Your task:
Nothing but the lines from the one that contains "Isto razdoblje prethodne" to the end of the records should be printed, both ends included, exactly as given.

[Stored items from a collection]
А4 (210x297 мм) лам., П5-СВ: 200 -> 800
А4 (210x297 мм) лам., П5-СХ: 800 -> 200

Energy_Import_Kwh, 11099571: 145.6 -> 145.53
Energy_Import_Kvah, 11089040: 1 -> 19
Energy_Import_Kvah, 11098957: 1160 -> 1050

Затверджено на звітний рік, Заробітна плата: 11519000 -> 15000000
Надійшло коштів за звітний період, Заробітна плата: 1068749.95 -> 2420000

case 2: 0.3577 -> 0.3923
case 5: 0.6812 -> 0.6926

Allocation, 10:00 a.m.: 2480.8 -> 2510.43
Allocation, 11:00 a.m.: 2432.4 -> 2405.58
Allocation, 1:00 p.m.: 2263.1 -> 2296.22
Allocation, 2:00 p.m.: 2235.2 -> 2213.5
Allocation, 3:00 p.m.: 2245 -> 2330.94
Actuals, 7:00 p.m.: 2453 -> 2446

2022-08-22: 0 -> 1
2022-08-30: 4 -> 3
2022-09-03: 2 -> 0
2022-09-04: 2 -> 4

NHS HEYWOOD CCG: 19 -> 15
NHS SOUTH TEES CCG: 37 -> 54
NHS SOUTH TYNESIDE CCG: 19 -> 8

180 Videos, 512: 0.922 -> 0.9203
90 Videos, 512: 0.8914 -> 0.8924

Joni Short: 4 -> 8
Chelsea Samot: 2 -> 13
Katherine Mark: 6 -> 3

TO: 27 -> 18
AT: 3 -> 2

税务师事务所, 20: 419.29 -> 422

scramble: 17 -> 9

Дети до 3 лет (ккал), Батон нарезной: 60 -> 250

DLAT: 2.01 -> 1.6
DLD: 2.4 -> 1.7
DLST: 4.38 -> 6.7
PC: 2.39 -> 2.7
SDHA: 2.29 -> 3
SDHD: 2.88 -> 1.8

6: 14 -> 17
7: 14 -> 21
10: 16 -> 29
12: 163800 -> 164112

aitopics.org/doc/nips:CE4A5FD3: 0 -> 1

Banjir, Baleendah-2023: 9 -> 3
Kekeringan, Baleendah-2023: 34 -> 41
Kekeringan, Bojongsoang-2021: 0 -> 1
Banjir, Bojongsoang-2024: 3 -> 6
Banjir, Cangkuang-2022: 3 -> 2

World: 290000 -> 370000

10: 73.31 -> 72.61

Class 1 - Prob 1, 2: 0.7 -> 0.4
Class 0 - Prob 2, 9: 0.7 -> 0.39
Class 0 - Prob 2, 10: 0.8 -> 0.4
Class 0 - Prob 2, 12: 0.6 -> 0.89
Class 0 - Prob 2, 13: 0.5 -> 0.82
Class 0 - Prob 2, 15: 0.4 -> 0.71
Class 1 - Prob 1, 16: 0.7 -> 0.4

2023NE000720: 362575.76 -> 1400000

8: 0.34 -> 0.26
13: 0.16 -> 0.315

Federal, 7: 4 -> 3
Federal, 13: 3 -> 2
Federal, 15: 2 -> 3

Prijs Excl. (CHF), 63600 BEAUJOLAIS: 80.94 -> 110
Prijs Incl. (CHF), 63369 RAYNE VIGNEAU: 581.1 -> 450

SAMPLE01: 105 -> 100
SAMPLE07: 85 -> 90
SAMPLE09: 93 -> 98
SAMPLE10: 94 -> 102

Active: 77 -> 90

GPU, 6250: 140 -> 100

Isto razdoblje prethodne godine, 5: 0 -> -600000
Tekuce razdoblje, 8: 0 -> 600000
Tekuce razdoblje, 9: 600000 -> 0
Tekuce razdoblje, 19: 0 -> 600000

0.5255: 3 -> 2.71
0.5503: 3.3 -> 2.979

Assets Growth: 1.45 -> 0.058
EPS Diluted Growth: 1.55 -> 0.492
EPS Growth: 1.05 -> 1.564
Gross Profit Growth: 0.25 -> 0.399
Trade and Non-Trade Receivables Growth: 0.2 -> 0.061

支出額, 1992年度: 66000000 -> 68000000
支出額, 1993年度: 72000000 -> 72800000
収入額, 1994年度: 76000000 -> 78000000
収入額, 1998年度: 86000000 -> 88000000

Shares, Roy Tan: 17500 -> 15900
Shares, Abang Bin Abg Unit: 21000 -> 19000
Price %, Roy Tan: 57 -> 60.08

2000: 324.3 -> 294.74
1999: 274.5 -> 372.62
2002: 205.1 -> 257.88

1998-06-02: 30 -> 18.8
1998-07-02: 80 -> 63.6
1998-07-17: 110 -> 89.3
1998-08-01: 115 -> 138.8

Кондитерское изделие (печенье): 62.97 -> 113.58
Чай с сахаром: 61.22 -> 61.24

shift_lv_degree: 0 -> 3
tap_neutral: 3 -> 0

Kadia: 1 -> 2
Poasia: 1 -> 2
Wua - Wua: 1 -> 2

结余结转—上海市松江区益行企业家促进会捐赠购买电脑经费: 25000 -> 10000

Completed task:
Isto razdoblje prethodne godine, 5: 0 -> -600000
Tekuce razdoblje, 8: 0 -> 600000
Tekuce razdoblje, 9: 600000 -> 0
Tekuce razdoblje, 19: 0 -> 600000

0.5255: 3 -> 2.71
0.5503: 3.3 -> 2.979

Assets Growth: 1.45 -> 0.058
EPS Diluted Growth: 1.55 -> 0.492
EPS Growth: 1.05 -> 1.564
Gross Profit Growth: 0.25 -> 0.399
Trade and Non-Trade Receivables Growth: 0.2 -> 0.061

支出額, 1992年度: 66000000 -> 68000000
支出額, 1993年度: 72000000 -> 72800000
収入額, 1994年度: 76000000 -> 78000000
収入額, 1998年度: 86000000 -> 88000000

Shares, Roy Tan: 17500 -> 15900
Shares, Abang Bin Abg Unit: 21000 -> 19000
Price %, Roy Tan: 57 -> 60.08

2000: 324.3 -> 294.74
1999: 274.5 -> 372.62
2002: 205.1 -> 257.88

1998-06-02: 30 -> 18.8
1998-07-02: 80 -> 63.6
1998-07-17: 110 -> 89.3
1998-08-01: 115 -> 138.8

Кондитерское изделие (печенье): 62.97 -> 113.58
Чай с сахаром: 61.22 -> 61.24

shift_lv_degree: 0 -> 3
tap_neutral: 3 -> 0

Kadia: 1 -> 2
Poasia: 1 -> 2
Wua - Wua: 1 -> 2

结余结转—上海市松江区益行企业家促进会捐赠购买电脑经费: 25000 -> 10000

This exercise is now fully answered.